3. They Don't Know They Can Say "Ask Me Questions First"
This one changes everything. Instead of trying to craft the perfect request, just say:
"Before you answer, ask me any questions you need to give me the best response."
Now the AI interviews you. It asks what you need, what your constraints are, what you've already tried. You just answer naturally, and it builds a much better response from your answers.
You don't need to be good at asking questions. You just need to tell AI to ask them for you.
"But What If It's Wrong?"
It will be. AI gets things wrong. Sometimes confidently, which is the annoying part.
Here's the pattern to watch for:
- Too-specific numbers that you didn't verify ("studies show 73.2% of..." — did they? Which studies?)
- Perfect-sounding quotes from real people (AI loves making up quotes and attributing them)
- Overly clean explanations where everything fits together too neatly (real life is messy; AI sometimes makes it too tidy)
The fix is simple: if the AI tells you a fact that matters, check it. Not everything — just the stuff you'd stake something on. Same as you'd do with a coworker who's smart but occasionally makes stuff up.
What You Can Do Right Now
Open up ChatGPT, Claude, Gemini, or whatever's on your phone. Don't prepare. Don't study. Just tell it something you actually need help with today.
Not a test question. Not "write me a poem" to see if it works. An actual thing you're dealing with.

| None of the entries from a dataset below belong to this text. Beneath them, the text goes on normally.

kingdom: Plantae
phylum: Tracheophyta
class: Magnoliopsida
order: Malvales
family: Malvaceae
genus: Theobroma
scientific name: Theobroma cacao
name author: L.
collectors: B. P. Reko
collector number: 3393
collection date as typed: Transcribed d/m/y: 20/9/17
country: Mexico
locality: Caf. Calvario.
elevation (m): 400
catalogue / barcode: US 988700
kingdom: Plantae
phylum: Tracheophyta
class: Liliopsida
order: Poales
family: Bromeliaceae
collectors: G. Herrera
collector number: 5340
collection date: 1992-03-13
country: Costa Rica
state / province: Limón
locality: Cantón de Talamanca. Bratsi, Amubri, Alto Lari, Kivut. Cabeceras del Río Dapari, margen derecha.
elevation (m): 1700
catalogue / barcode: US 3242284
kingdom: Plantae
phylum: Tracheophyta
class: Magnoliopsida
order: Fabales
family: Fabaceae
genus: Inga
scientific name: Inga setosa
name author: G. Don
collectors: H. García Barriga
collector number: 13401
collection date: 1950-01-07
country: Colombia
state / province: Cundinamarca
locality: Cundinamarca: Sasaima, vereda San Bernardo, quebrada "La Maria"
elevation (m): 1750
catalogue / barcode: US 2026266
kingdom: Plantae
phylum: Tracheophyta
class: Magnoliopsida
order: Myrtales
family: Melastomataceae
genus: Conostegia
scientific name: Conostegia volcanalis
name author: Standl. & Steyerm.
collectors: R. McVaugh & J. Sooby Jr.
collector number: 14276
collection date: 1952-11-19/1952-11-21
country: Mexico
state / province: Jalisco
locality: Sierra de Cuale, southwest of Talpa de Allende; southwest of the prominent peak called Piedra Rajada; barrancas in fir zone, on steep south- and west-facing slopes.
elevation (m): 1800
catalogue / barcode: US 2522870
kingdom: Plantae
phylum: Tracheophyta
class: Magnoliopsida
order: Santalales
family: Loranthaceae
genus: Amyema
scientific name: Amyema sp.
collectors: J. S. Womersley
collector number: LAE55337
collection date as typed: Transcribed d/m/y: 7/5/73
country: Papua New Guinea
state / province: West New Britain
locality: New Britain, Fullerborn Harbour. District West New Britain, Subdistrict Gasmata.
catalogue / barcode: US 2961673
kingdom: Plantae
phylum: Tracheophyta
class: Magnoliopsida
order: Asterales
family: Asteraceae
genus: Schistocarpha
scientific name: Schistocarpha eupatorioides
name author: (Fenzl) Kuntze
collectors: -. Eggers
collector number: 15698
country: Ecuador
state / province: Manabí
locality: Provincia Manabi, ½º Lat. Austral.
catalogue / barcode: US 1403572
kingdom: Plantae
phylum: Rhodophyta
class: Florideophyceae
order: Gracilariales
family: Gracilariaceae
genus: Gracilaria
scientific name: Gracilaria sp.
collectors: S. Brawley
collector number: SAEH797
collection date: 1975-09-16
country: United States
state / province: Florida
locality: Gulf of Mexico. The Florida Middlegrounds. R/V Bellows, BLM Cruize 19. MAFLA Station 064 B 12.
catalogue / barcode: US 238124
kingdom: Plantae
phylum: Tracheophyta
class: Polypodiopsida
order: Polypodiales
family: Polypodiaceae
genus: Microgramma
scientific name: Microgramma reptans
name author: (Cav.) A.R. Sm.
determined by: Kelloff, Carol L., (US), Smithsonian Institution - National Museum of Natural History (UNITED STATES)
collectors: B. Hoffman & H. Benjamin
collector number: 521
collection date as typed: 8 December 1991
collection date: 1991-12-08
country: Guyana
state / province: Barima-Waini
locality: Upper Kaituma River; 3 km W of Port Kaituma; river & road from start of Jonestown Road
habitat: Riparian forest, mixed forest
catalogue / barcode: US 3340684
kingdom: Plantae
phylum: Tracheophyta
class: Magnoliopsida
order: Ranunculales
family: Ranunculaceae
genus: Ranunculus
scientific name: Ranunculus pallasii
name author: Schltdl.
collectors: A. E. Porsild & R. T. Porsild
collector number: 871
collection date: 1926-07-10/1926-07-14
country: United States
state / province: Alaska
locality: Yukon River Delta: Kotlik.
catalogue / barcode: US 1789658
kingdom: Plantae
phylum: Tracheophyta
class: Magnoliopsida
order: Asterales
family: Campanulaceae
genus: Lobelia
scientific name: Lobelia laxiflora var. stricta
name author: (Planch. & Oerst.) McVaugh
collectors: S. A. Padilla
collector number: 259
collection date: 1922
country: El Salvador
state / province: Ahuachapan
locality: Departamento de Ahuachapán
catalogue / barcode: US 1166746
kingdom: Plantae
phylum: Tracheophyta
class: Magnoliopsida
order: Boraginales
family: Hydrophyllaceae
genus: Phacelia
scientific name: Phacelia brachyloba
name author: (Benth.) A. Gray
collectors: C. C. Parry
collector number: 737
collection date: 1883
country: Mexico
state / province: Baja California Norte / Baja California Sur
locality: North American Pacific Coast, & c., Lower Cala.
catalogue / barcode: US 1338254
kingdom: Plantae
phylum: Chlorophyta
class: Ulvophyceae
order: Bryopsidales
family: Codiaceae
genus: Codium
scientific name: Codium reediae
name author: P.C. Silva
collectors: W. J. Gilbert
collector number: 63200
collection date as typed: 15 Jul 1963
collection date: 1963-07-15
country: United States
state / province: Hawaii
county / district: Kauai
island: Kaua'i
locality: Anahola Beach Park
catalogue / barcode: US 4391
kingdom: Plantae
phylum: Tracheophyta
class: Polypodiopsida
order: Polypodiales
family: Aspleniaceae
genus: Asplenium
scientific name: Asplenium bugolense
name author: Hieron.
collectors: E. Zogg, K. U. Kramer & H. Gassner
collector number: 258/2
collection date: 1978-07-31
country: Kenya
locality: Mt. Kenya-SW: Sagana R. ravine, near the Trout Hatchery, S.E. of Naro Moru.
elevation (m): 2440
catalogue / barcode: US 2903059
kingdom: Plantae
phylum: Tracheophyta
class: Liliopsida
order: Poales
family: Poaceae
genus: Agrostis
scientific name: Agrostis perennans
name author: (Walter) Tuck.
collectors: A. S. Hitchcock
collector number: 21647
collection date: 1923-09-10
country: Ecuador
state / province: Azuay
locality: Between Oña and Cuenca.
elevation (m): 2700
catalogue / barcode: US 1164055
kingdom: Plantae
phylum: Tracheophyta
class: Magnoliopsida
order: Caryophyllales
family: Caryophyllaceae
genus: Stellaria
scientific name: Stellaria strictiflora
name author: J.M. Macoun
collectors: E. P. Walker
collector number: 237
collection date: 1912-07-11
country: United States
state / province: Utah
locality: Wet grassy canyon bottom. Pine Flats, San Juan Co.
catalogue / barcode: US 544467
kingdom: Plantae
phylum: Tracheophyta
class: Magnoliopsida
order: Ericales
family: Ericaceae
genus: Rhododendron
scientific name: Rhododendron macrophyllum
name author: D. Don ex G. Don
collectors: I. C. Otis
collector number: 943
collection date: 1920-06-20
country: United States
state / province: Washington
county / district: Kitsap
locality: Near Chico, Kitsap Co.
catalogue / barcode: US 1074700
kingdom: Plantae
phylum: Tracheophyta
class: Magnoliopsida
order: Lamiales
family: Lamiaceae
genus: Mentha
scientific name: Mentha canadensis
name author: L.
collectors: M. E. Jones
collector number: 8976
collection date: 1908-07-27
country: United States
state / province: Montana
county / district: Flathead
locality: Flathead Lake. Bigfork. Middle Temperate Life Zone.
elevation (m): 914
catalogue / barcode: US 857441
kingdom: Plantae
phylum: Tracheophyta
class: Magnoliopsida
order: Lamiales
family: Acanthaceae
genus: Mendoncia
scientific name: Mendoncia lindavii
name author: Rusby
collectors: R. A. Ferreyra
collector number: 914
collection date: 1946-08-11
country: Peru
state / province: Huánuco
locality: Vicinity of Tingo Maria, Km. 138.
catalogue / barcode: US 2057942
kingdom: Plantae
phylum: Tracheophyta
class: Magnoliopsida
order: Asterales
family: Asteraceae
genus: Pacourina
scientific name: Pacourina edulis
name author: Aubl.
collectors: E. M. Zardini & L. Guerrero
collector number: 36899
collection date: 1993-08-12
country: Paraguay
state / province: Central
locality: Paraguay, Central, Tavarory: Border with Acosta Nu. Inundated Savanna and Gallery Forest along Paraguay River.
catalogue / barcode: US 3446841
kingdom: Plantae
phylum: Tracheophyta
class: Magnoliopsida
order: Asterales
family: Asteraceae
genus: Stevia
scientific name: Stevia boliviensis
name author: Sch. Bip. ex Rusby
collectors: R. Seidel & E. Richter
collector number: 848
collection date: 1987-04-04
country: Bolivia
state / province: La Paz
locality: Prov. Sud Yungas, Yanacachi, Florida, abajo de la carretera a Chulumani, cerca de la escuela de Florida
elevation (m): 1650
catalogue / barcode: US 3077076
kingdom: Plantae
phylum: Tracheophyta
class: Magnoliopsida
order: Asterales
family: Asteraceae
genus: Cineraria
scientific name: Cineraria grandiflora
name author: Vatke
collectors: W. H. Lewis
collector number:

- "I need to figure out what to cook this week, I have chicken and pasta in the pantry and I'm tired of the same three recipes"
- "My landlord raised my rent and I don't know if that's legal in my state, can you help me figure out my options?"
- "I'm writing a birthday card for my dad and I can never think of what to say"
Talk to it like a person. See what happens. If it's not perfect, tell it what's wrong and let it try again.
That's the whole tutorial. You just graduated.
The Real Secret Nobody Talks About
The people who are "good at AI" aren't smarter than you. They're not more technical. They just started talking to it sooner, and they kept talking when the first answer wasn't perfect.
That's literally the whole gap between "I don't know how to use AI" and "AI changed how I work." It's not a skill gap. It's a starting gap.
Close it today. It takes five minutes.